Source data
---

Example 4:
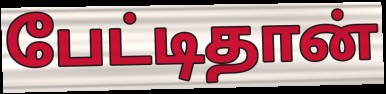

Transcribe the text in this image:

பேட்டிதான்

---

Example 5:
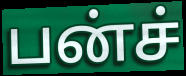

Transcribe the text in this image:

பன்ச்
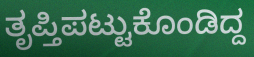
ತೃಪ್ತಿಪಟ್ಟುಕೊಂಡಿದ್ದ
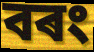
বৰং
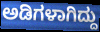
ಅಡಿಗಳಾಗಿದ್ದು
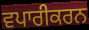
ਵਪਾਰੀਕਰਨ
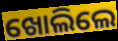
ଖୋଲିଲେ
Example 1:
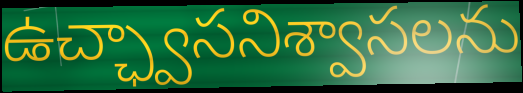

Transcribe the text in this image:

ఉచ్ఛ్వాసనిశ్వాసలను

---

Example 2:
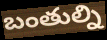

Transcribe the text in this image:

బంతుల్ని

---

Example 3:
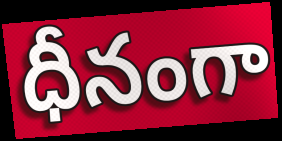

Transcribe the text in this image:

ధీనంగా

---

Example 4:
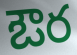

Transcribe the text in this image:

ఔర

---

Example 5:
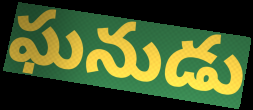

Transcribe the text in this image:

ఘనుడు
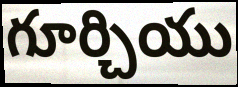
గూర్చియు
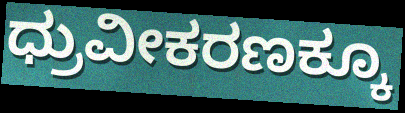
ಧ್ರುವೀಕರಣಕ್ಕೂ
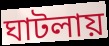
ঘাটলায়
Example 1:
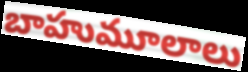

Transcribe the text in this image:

Activity
Please return the lines above exactly, with the pictures omitted.

Solution
---

Example 4:

Transcribe the text in this image:

பேட்டிதான்

---

Example 5:

Transcribe the text in this image:

பன்ச்
ತೃಪ್ತಿಪಟ್ಟುಕೊಂಡಿದ್ದ
বৰং
ಅಡಿಗಳಾಗಿದ್ದು
ਵਪਾਰੀਕਰਨ
ଖୋଲିଲେ
Example 1:

Transcribe the text in this image:

ఉచ్ఛ్వాసనిశ్వాసలను

---

Example 2:

Transcribe the text in this image:

బంతుల్ని

---

Example 3:

Transcribe the text in this image:

ధీనంగా

---

Example 4:

Transcribe the text in this image:

ఔర

---

Example 5:

Transcribe the text in this image:

ఘనుడు
గూర్చియు
ಧ್ರುವೀಕರಣಕ್ಕೂ
ঘাটলায়
Example 1:

Transcribe the text in this image:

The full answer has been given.